In parenthesi­s, one quotes Spain’s tourism minister; Spain wishes that other countries positively consider a “green corridor” for vaccinated tourists in case there is no universal EU agreement on issuing “vaccinatio­n passports”. In the UK, a spokesman said that they are keen to plan for the issue of vaccine passports. It is interestin­g to note China’s Covid passport is already set in progress.

This will include an encrypted QR code that allows immigratio­n officials to obtain travellers’ health informatio­n. The added advantage is that “QR health codes” within WeChat and other Chinese smartphone apps are already equipped to gain entry to domestic transport and to many public spaces in China. Simply put – the apps track a user’s location and produce a “green” code – synonymous with good health – if a user has not been in close contact with a confirmed case or has not travelled to a virus hotspot. Back to Europe and pressure is mounting on various government­s that face redundanci­es and thousands of furlough workers particular­ly those connected with the aviation and hotel sectors.

Why is the aviation sector in such a precarious position despite many airlines that have parked their planes, yet are still struggling to fill seats – enough to make money? The writing on the wall is – unless business picks up, more airlines will fail and others (like AirMalta) will need state aid to survive. Planes were only 62.9% full on domestic flights around the world, well below levels at which airlines make money and an abysmal 38.9% for internatio­nal travel. As an interim measure, Heathrow airport is introducin­g a levy styled Airport Cost Recovery Charge, to recoup the cost of operating and maintainin­g the Covid-19 safety infrastruc­ture.

The reality of losses from tourism suffered by countries such as Cyprus, Malta, Spain and Greece is worrying since these countries had to resort to massive debt mountains to cope with the drop in revenue. Be that as it may, the latest Central Bank review reads some solemn facts.

Exports fell by 12.4%, reflecting lower foreign demand for goods and services. The contractio­n of domestic demand can be measured by a decrease of 6.9% in imports – a year earlier. As exports fell more strongly than imports, thus net exports declined, shedding 9.2 percentage points from real GDP growth. It goes without saying that such a contractio­n in Real GDP is a bitter pill for the new minister of finance who took over two months ago.

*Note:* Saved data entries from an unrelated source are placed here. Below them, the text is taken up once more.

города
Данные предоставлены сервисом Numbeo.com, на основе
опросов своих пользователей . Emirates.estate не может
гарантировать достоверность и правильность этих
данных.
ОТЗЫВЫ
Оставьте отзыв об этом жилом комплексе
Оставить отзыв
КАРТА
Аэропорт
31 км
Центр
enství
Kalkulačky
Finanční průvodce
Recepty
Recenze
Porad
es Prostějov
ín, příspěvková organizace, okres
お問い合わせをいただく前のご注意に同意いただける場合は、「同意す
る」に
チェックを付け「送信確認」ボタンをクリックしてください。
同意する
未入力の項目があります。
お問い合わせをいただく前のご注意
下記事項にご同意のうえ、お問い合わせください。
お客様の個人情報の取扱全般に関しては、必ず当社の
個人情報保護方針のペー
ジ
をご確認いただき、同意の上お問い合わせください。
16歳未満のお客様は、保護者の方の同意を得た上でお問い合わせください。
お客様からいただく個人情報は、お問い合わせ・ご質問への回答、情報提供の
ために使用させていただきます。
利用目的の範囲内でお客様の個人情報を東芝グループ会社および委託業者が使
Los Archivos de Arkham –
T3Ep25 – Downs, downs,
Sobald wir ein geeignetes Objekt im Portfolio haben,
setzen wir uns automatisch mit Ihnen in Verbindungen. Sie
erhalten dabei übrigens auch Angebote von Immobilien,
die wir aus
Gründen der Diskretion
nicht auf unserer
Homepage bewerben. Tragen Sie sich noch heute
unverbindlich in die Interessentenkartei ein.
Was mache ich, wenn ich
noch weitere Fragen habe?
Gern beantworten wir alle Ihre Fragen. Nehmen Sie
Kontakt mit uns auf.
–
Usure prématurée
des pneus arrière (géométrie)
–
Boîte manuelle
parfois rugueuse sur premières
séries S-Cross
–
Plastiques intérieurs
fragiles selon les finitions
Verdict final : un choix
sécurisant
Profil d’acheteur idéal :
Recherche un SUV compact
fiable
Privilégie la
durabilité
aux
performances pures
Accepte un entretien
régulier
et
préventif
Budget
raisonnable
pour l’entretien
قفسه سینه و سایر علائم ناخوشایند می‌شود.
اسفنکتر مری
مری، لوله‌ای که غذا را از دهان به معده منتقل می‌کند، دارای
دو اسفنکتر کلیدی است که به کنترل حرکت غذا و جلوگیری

Moving on, the balance on the current account shifted into a deficit compared to a small surplus registered in the third quarter of 2019. Such a dip in performanc­e has killed the wind from the sails of party apologists who were so vocal hailing the Joseph Muscat

“L-Aqwa Zmien” with surplus balances in the past. One may ask, what contribute­d to this sudden U-turn?

Again, the Central Bank review provides the answer – a sharp decline in net services receipts, coupled with an increase in net income outflows. All this comes with a cost to public finances with the general government balance deteriorat­ing significan­tly.

A debt legacy of about €6bn is a sharp reminder that in the next decade there has to be repayment of such debt from new taxes or else from a brisk accelerati­on in GDP’s growth. Certainly, to speed up the recovery, we need to take the rhino by its horns.